How wonderful is it to know the delight warm eggs on cold hands, eggs that had been warmed the soft body of an ochre-colored hen. If it was cold enough that my hands were cold in this mild coastal climate then the skies must have been clear. And if the skies were clear then nascent stars would have been visible to the east and the western sky would have been the most splendid dark blue color fading to lighter blue and on down into a very subtle green where the blue of night-time sky and the yellow of the daytime sky just above the horizon merge. Yellow and blue make green.

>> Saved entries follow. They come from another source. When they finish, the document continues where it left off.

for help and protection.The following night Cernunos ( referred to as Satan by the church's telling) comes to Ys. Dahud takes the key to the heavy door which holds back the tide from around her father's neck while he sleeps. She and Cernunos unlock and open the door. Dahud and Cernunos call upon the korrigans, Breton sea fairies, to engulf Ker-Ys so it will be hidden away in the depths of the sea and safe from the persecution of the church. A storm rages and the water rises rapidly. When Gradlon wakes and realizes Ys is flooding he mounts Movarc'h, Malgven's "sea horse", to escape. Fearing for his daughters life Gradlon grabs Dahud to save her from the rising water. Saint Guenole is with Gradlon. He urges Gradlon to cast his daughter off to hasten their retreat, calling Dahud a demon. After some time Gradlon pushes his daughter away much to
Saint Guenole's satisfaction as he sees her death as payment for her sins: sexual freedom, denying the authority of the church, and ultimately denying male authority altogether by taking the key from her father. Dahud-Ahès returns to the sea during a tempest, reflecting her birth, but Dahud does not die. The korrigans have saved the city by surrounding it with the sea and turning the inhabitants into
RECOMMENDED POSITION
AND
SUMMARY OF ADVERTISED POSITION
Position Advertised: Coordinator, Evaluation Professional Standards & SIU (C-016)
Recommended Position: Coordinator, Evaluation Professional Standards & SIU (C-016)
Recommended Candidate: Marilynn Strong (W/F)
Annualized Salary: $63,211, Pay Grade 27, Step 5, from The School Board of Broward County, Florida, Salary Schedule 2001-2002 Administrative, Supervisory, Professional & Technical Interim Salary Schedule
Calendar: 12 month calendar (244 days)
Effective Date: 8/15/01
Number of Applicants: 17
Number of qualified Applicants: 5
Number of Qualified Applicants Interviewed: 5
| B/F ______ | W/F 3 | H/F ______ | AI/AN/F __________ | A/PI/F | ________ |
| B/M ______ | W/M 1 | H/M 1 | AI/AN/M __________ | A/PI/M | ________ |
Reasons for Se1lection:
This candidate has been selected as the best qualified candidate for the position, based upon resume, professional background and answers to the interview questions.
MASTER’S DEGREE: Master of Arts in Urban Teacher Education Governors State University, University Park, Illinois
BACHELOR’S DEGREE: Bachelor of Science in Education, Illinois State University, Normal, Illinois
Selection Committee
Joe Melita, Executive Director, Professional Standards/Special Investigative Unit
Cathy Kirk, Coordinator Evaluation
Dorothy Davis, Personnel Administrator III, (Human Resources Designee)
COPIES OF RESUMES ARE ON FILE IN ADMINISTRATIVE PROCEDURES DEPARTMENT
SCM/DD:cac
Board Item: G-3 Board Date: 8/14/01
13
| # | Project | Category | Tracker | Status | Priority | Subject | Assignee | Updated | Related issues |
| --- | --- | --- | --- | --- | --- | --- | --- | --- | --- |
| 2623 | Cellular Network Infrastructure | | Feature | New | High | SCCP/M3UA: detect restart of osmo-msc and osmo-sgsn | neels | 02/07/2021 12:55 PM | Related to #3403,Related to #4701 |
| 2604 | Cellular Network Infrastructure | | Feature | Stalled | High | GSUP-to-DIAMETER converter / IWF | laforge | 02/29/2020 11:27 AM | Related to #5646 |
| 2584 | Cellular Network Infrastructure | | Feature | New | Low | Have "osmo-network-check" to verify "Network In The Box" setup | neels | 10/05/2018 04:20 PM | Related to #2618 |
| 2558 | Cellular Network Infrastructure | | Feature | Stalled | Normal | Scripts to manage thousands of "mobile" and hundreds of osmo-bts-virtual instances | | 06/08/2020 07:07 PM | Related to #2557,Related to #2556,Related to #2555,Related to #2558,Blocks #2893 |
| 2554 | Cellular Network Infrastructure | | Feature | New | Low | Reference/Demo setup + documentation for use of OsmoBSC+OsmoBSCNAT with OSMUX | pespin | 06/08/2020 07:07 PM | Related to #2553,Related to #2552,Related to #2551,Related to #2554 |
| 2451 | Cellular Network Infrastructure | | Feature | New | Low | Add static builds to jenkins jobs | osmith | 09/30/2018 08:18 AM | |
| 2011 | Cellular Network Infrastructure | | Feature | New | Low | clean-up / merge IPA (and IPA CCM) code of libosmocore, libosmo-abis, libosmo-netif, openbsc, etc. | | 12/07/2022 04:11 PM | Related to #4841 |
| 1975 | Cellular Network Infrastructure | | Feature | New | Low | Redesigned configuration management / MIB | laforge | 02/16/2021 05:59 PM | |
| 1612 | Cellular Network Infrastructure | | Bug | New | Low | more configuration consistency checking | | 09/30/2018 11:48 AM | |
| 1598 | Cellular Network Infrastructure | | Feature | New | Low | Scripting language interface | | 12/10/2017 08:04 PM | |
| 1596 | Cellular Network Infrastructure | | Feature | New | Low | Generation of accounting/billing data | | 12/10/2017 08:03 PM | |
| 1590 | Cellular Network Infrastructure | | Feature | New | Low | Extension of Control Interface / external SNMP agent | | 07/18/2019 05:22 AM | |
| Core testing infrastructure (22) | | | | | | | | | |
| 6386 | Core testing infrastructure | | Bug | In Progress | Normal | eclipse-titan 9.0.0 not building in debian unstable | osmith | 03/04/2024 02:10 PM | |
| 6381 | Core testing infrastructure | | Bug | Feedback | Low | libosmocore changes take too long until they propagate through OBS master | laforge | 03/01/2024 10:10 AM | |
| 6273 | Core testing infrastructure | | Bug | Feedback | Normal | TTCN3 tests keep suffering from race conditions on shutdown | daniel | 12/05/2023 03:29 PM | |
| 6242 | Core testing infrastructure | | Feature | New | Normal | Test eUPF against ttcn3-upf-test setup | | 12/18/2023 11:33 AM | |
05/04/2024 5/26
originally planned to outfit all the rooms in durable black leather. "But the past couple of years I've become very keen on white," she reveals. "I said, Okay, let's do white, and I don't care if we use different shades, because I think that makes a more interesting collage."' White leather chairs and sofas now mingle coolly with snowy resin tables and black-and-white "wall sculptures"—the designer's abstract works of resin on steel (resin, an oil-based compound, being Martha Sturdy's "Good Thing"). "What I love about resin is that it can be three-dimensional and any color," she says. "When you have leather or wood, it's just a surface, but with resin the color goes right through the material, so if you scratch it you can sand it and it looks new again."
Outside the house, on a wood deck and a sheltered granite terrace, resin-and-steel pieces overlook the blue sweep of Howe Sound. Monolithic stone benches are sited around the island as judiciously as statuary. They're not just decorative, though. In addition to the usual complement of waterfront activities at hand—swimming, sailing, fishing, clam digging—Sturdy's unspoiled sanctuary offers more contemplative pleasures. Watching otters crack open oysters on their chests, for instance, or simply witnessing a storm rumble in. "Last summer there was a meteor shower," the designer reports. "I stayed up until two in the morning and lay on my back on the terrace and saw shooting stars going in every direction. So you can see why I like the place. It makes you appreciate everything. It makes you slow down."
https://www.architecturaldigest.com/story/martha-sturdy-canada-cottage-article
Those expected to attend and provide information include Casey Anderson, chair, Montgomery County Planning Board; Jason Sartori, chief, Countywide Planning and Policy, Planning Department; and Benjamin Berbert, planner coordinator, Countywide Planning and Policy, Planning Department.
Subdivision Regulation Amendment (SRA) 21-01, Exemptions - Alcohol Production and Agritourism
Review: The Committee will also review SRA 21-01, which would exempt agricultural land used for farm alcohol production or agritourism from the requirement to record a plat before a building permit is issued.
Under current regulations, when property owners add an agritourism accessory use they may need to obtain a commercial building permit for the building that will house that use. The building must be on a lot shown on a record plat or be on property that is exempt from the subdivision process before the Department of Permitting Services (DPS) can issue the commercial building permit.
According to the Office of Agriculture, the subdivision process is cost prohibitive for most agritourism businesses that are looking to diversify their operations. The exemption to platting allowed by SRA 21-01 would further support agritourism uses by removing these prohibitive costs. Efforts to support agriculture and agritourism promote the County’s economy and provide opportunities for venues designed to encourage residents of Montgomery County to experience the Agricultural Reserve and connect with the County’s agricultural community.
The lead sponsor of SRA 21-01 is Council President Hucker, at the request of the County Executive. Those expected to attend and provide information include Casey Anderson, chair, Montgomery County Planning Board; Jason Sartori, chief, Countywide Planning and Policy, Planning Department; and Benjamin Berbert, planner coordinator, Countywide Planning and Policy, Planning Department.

The crescent moon slicing its way across the western sky would have been hanging there or perhaps this was another evening. The crescent moon with a planet dangling off of it like those Arabic earrings I saw for sale in Moroccan shops. There is something about the smallness of a crescent moon that illuminates the vastness of the night-sky in ways that a big, round full moon fails to do. Just enough light to let me know where I am but not so much as to make me feel exposed.
On other evenings when I head out to do the chicken chores, taking them fresh water, collecting eggs and closing them in for the night, the air feels thick and heavy. It’s a huskiness that can feel oppressive in hot places but not here on the coast, where it is almost always cool and mild. On these evenings there is cloud cover, which acts like a blanket over the earth, holding in the heat of day and raising the humidity. Calmness and quiet reign supreme on these nights as if the moisture in the air captures any errant sounds. On these nights a few chickens may still be out, pecking here and there or getting their last drink of water before roosting for the night. If this is the case, I slow down and simply take it all in. If I hurry, however, and am impatient the chickens will run away frustrating me to no end. But if I just relax and let things unfold, the stragglers will put themselves to bed. No effort on my part but mind that it takes to just be there. In these instances I am afforded the opportunity to look around and take things in. I may see the trees in the orchard beginning to bloom, plums first then apples and pears. My skin may feel the slight movement of a soft breeze, gentle and refreshing, perhaps bringing the scent of plum blossoms along with it. And I may hear the sound of a cow mooing in the distance and think perhaps its Basil, the cow that has been giving us delicious fresh milk once a week when Kristin volunteers on that farm. The sounds, smells and sights of this moment are always there, if and only if, I can be there too, not distracted by self-centeredness or delusion. When the walls of mind come down, anything is possible and the moments of life scratched down on scraps of paper come truly alive.